O prefeito de São Paulo, Ricardo Nunes (MDB), publicou um decreto que estabelece novas regras de transparência e rastreabilidade para emendas parlamentares destinadas ao município. A medida foi oficializada nesta semana, cerca de cinco meses após determinação do ministro Flávio Dino, do Supremo Tribunal Federal (STF).
A decisão da Corte, tomada em outubro de 2025, determinava que estados e municípios adotassem mecanismos semelhantes aos do governo federal para garantir maior controle sobre a aplicação de recursos públicos oriundos de emendas parlamentares. As regras deveriam estar em vigor já no orçamento de 2026.
No entanto, o atraso na implementação das medidas levou o Ministério Público de São Paulo a abrir investigação para apurar possível descumprimento da determinação judicial. A promotoria também convocou representantes da Câmara Municipal para prestar esclarecimentos.
O novo decreto municipal prevê a obrigatoriedade de prestação de contas, além da criação de uma página específica no Portal da Transparência com informações detalhadas sobre repasses e execução dos recursos. A norma também estabelece que documentos relacionados às emendas deverão ser mantidos por, no mínimo, cinco anos para fins de fiscalização.

**Conjunto de registros**

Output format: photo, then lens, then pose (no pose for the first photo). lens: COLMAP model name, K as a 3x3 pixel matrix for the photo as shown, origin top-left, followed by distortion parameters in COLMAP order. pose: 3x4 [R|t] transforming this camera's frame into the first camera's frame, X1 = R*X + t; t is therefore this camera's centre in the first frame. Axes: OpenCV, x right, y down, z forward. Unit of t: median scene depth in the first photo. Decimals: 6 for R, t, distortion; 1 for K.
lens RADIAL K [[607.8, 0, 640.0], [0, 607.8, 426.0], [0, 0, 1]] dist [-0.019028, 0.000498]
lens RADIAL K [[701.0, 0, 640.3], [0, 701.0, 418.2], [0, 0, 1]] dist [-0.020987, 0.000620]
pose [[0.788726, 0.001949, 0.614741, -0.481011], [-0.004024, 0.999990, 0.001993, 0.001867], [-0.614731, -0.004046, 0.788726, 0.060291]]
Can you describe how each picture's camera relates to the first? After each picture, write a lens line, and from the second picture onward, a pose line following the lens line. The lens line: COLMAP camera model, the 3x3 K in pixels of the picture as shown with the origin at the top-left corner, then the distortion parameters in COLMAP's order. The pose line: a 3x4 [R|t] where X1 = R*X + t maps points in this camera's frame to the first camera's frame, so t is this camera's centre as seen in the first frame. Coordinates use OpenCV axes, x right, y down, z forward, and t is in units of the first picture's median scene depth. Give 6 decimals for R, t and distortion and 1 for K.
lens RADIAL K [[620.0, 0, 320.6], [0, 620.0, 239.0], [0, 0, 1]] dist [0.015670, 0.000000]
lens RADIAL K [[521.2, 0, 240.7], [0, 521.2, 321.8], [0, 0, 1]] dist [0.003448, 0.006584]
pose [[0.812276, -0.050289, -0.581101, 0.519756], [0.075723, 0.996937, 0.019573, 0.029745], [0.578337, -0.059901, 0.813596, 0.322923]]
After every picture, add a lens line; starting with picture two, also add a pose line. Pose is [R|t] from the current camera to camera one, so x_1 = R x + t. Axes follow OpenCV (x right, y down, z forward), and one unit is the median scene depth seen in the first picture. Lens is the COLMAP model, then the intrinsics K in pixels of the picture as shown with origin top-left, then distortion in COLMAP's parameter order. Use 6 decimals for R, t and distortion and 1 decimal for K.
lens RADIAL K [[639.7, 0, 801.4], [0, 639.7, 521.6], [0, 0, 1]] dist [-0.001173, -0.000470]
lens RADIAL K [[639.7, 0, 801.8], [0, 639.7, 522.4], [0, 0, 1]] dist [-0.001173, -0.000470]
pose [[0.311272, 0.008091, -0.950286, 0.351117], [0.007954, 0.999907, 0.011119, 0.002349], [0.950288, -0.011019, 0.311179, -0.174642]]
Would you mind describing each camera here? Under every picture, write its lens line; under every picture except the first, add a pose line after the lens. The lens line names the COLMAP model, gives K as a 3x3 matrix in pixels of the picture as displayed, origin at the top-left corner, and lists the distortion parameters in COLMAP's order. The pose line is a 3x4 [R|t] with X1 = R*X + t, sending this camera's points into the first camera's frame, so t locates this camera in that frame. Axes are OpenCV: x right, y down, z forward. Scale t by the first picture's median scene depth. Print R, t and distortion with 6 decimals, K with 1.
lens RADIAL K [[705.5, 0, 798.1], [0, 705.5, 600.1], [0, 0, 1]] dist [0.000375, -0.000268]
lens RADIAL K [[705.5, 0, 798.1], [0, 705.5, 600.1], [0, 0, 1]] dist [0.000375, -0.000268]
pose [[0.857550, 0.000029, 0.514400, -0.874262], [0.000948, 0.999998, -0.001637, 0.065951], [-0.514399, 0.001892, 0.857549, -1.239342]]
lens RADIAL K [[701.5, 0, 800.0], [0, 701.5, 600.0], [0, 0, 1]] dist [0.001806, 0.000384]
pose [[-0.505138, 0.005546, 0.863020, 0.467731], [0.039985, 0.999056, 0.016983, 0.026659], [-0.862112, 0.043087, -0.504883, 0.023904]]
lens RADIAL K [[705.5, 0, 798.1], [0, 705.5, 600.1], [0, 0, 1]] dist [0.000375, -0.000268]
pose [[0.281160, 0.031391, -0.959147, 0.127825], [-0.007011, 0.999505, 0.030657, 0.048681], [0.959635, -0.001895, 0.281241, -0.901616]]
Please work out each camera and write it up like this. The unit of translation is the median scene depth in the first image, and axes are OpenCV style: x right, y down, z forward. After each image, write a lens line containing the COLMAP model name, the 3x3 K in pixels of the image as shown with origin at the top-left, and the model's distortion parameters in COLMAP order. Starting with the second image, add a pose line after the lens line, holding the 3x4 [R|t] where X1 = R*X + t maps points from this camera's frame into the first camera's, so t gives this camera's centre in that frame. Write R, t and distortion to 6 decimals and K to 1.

**Exercícios propostos**
1. Reescreva o trecho do texto sobre as emendas parlamentares em São Paulo que começa nas palavras "O prefeito de" e para depois de "Tribunal Federal (STF).", trocando "decreto" por "ato normativo".
2. Dê sequência ao texto sobre as novas regras para emendas parlamentares em São Paulo, a partir do ponto em que ele termina.
Os registros provêm de outra fonte, sem ligação com o texto.

**Resultados das tarefas**
1.
O prefeito de São Paulo, Ricardo Nunes (MDB), publicou um ato normativo que estabelece novas regras de transparência e rastreabilidade para emendas parlamentares destinadas ao município. A medida foi oficializada nesta semana, cerca de cinco meses após determinação do ministro Flávio Dino, do Supremo Tribunal Federal (STF).

2.
Segundo o Ministério Público, apesar de já existirem mecanismos de transparência, ainda faltavam procedimentos mais claros sobre rastreabilidade dos valores, como a identificação das contas bancárias que recebem os recursos e a divulgação de notas de liquidação.
A investigação inclui a atuação de dirigentes da Câmara Municipal, como o presidente Ricardo Teixeira (União Brasil) e o vice-presidente João Jorge (MDB), além do próprio Executivo municipal.
Em nota, a Prefeitura afirmou que já adotava regras de transparência antes mesmo da decisão do STF e que o novo decreto apenas atualiza e aprimora os procedimentos existentes. A gestão também declarou que ainda não foi formalmente notificada pelo Ministério Público.
Já a Câmara Municipal informou que mantém, há anos, um sistema público com informações sobre as emendas apresentadas pelos vereadores, destacando que a execução dos recursos é de responsabilidade do Executivo.
O debate sobre transparência nas emendas ganhou força após sucessivos casos de suspeitas de irregularidades no uso desses recursos em diferentes regiões do país. As chamadas “emendas Pix”, que permitem transferências diretas, estão no centro das discussões por exigirem maior controle e fiscalização.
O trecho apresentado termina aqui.